MRR Review: "Elysium"
on 2013-08-08 16:00
MRR Review: "Elysium"
-- Rating: R (Violence, language)
Length: 109 min
Release date: August 9, 2013
Directed by:Neill Blomkamp
Genre: Action, Drama, Sci-Fi, Thriller
"Elysium" tells the story of a futuristic utopia where disease, poverty, war, and hunger are all relics of an ancient, barbaric past. The humans have evolved beyond the constraints of a planet torn apart by chaos, and they now live long, peaceful lives without having to worry about growing old or sick. The catch is that this privileged existence belongs to only the elite. The rest of humanity remains stranded on Earth, which has been stripped of its valuable resources. Humans are enslaved and kept in line by cold, unfeeling machines that make sure the humans do as they are told. Elysium is a space station where only the absurdly wealthy can live, and its leaders will do whatever they can to keep a barrier between the station and the people of Earth.

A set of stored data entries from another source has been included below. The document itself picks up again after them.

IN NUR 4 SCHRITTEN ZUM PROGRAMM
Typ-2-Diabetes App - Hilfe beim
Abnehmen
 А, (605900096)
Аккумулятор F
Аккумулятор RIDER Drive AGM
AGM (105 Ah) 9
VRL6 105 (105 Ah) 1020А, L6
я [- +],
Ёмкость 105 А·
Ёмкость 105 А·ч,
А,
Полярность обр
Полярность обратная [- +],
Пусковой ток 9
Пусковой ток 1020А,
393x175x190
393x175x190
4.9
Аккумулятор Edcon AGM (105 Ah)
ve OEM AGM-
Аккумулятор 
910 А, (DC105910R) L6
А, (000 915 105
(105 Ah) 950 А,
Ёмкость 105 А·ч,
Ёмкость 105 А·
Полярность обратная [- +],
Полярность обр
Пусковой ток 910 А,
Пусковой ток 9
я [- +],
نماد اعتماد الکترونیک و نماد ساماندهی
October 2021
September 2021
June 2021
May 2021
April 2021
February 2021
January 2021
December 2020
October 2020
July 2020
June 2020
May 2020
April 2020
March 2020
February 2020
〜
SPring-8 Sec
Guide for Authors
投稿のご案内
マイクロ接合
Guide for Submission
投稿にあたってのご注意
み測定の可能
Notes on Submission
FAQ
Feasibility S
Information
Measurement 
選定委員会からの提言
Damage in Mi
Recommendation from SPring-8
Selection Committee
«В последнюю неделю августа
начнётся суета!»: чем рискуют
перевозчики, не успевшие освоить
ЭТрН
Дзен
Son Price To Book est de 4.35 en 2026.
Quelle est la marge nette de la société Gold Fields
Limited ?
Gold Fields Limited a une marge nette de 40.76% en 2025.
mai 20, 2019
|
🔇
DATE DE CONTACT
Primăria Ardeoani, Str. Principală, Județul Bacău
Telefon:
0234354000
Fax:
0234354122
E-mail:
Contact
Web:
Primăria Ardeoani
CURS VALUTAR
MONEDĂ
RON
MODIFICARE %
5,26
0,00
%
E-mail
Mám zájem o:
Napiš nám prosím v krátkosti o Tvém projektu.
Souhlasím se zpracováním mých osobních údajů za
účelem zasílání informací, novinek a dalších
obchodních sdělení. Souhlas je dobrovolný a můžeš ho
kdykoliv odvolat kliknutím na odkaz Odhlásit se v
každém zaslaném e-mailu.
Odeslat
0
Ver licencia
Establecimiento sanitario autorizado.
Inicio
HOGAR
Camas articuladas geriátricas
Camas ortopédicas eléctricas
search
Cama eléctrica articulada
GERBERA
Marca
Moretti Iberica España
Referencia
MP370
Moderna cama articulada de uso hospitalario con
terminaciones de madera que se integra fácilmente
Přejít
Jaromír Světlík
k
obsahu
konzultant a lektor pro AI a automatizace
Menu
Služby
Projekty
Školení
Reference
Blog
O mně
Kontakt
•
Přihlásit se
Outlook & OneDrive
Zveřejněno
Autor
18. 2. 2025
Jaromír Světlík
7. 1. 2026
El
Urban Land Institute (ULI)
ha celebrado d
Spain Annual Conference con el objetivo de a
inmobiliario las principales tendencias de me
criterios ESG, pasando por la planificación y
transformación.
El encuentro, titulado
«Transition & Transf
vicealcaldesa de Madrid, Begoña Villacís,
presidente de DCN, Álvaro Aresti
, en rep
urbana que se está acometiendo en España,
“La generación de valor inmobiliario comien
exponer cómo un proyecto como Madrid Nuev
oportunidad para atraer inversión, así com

The year is 2154. Matt Damon plays Max, a lowly worker who is trapped on Earth. Max is not particularly hostile towards the residents of Elysium, but he finds himself backed into a corner when an accident threatens to claim his life in a matter of days if he doesn't get medical attention. Unfortunately for Max, the only technology capable of saving his life is on the man-made space station. With the help of a few tech-savvy acquaintances, Max becomes a one-man space shuttle, and the only thing capable of breaching the defenses of the heavily guarded space station. Much to the chagrin of Secretary Rhodes, a high-level official charged with keeping Elysium safe and separate from the world below, Max may actually stand a chance of bridging the gap between Elysium and Earth.
"Elysium" is a unique action thriller that blends science fiction with modern political themes. Secretary Rhodes is staunchly opposed to emigration of Earth's lowly citizens, arguing that it would be impossible to keep Elysium in its pristine state if the masses were allowed entrance. While Elysium has plenty of resources, Rhodes prefers to keep its residents sheltered from the truth of the horrors that exist below. The residents of Elysium lead sheltered, idyllic lives while the rest of humanity toils away and suffers. The film undoubtedly packs a political message.
There are no true villains or heroes in "Elysium." While Max plays the role of the protagonist well, he is a deeply flawed character who is forced to confront his own motivations. At the beginning of the film, Secretary Rhodes seems like an evil tyrant determined to keep the rest of humanity down, but by the end, audiences have a new appreciation for her complicated situation. The themes of responsibility and equality echo strongly throughout the entire film, making "Elysium" one of the most culturally and politically relevant movies at the box office this summer.
While "Elysium" packs plenty of action and visually striking special effects, it's the acting in the film that truly stands out. Matt Damon excels in creating a sense of urgency for Max, whose death is imminent if he fails his mission. Max finds himself responsible for the fate of the world as well as his own life, and it weighs heavily on him throughout the film. Meanwhile, Jodie Foster is remarkable as Delacourt Rhodes, the complicated politician with an icy demeanor. Delacourt makes decisions with a cool detachment sure to send shivers down viewers' spines, but she somehow remains a very human and relatable figure.
"Elysium" is an exercise in the successful blend of computer-generated imagery and realism. The filmmakers manage to create two worlds that contrast as sharply in visual terms as in daily life. Earth is grungy and somehow dark despite the overabundance of sunlight. Elysium is soft, beautiful, and full of smooth lines and elegant scenery.
"Elysium" is unlike any other science-fiction film in the box office in that it tackles some of the toughest cultural and political issues of our time. Somehow, the film manages to do so without sacrificing entertainment value or seeming preachy. In fact, the overall tone of the film is overtly positive and hopeful. The space station may have the technology Max needs to survive, but he comes to realize that humanity's best hope can still be found on Earth. "Elysium" is a must see for audiences who want to enjoy the thrills and stunning visuals of a great action film but are also hungry for a plot with engaging drama and thoughtful political commentary.